══ Supplied data
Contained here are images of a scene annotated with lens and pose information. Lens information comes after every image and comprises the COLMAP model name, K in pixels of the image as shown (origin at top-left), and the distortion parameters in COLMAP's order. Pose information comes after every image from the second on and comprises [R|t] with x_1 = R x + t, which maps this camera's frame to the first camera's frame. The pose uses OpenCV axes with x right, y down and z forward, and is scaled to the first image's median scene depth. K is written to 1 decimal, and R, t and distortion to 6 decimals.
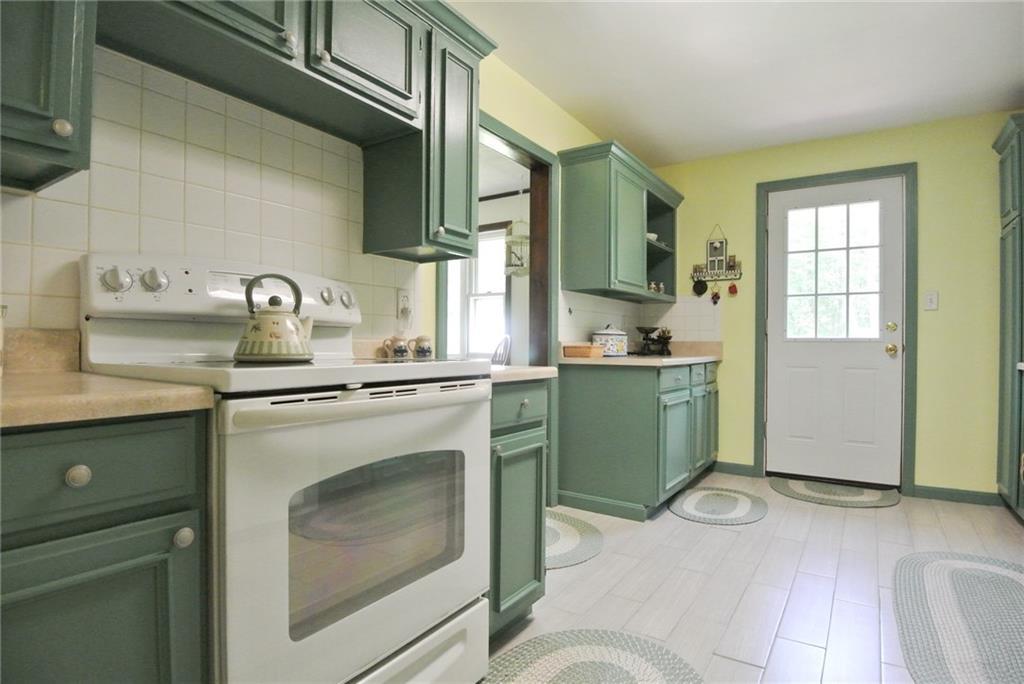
lens RADIAL K [[540.2, 0, 511.8], [0, 540.2, 344.1], [0, 0, 1]] dist [-0.014150, -0.016414]
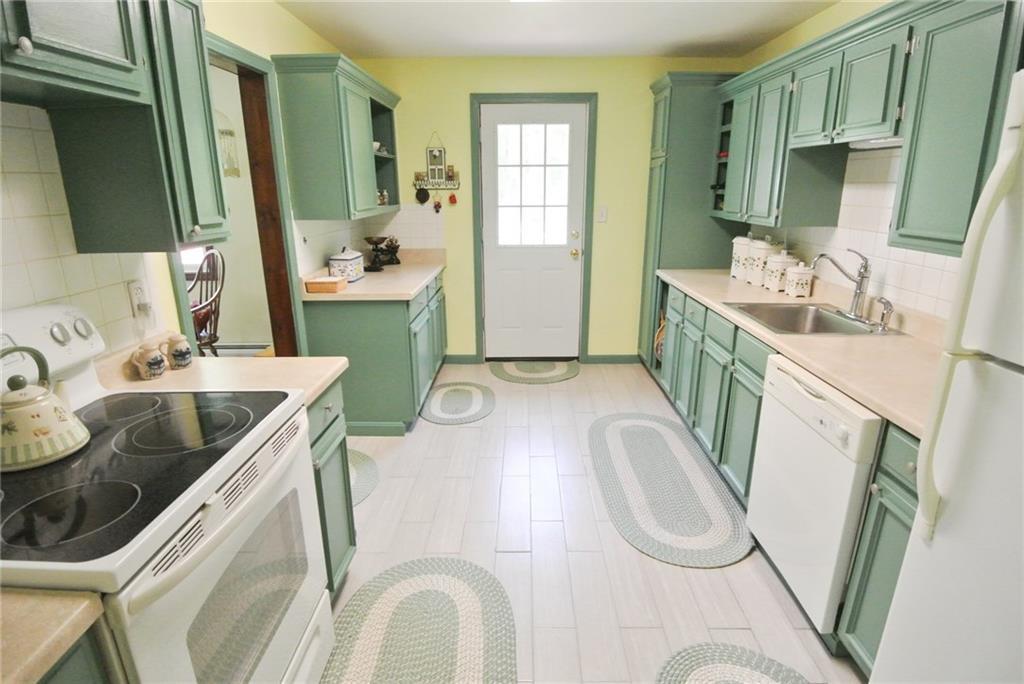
lens RADIAL K [[540.2, 0, 515.3], [0, 540.2, 343.7], [0, 0, 1]] dist [-0.014150, -0.016414]
pose [[0.839966, -0.163504, 0.517421, -0.099280], [0.008588, 0.957411, 0.288600, -0.157713], [-0.542572, -0.237970, 0.805597, 0.005099]]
════
▶ _Your assignment_: This task asks for the data above repeated exactly, without a single picture.

▶ _Response to this exercise_:
Contained here are images of a scene annotated with lens and pose information. Lens information comes after every image and comprises the COLMAP model name, K in pixels of the image as shown (origin at top-left), and the distortion parameters in COLMAP's order. Pose information comes after every image from the second on and comprises [R|t] with x_1 = R x + t, which maps this camera's frame to the first camera's frame. The pose uses OpenCV axes with x right, y down and z forward, and is scaled to the first image's median scene depth. K is written to 1 decimal, and R, t and distortion to 6 decimals.
lens RADIAL K [[540.2, 0, 511.8], [0, 540.2, 344.1], [0, 0, 1]] dist [-0.014150, -0.016414]
lens RADIAL K [[540.2, 0, 515.3], [0, 540.2, 343.7], [0, 0, 1]] dist [-0.014150, -0.016414]
pose [[0.839966, -0.163504, 0.517421, -0.099280], [0.008588, 0.957411, 0.288600, -0.157713], [-0.542572, -0.237970, 0.805597, 0.005099]]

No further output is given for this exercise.